● **Task description**: Search the data below for the string "NATO" and copy all lines where it shows up.

● **Input material**:
++++++

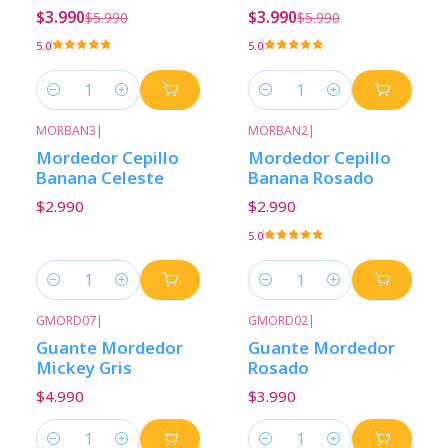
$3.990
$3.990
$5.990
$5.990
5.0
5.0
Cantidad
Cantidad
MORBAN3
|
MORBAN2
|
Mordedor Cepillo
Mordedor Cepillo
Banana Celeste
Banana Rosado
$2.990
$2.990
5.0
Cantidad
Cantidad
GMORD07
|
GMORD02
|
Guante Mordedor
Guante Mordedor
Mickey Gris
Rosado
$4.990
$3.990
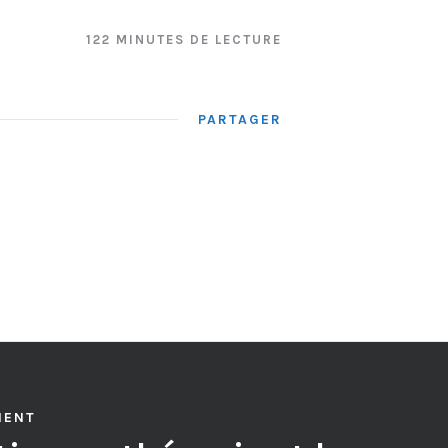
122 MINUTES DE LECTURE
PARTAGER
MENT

++++++

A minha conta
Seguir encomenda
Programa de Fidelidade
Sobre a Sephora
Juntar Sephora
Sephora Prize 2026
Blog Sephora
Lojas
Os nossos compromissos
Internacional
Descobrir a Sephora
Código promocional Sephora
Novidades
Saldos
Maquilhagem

++++++

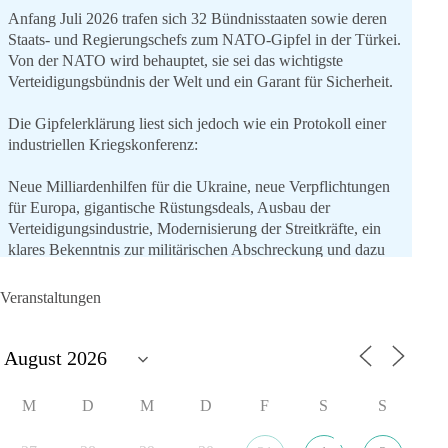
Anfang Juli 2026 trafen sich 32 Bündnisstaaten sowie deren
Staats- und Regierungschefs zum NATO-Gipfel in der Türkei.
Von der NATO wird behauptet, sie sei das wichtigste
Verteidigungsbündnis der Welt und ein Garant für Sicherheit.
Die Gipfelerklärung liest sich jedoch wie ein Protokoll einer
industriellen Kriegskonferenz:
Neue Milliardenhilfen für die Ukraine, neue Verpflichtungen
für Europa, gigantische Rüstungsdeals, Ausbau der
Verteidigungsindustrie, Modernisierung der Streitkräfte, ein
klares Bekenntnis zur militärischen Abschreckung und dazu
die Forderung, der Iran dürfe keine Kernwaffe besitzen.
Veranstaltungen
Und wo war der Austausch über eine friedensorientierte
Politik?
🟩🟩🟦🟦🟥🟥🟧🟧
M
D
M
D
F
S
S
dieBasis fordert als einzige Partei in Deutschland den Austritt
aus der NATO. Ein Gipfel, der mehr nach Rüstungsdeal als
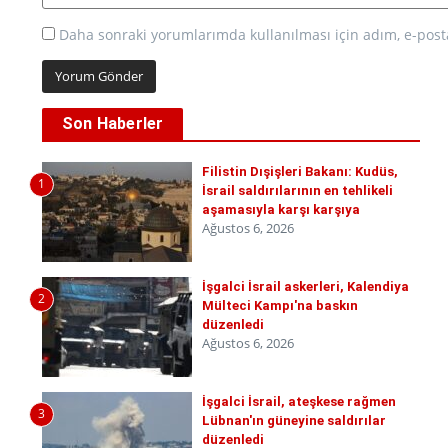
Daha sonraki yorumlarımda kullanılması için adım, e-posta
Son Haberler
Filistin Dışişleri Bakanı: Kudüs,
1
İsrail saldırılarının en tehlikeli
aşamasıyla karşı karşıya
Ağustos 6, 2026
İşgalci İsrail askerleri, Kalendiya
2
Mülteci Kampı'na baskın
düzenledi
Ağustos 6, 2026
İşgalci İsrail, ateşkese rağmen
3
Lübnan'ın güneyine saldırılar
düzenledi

++++++

● **Answer to the problem**:
Staats- und Regierungschefs zum NATO-Gipfel in der Türkei.
Von der NATO wird behauptet, sie sei das wichtigste
aus der NATO. Ein Gipfel, der mehr nach Rüstungsdeal als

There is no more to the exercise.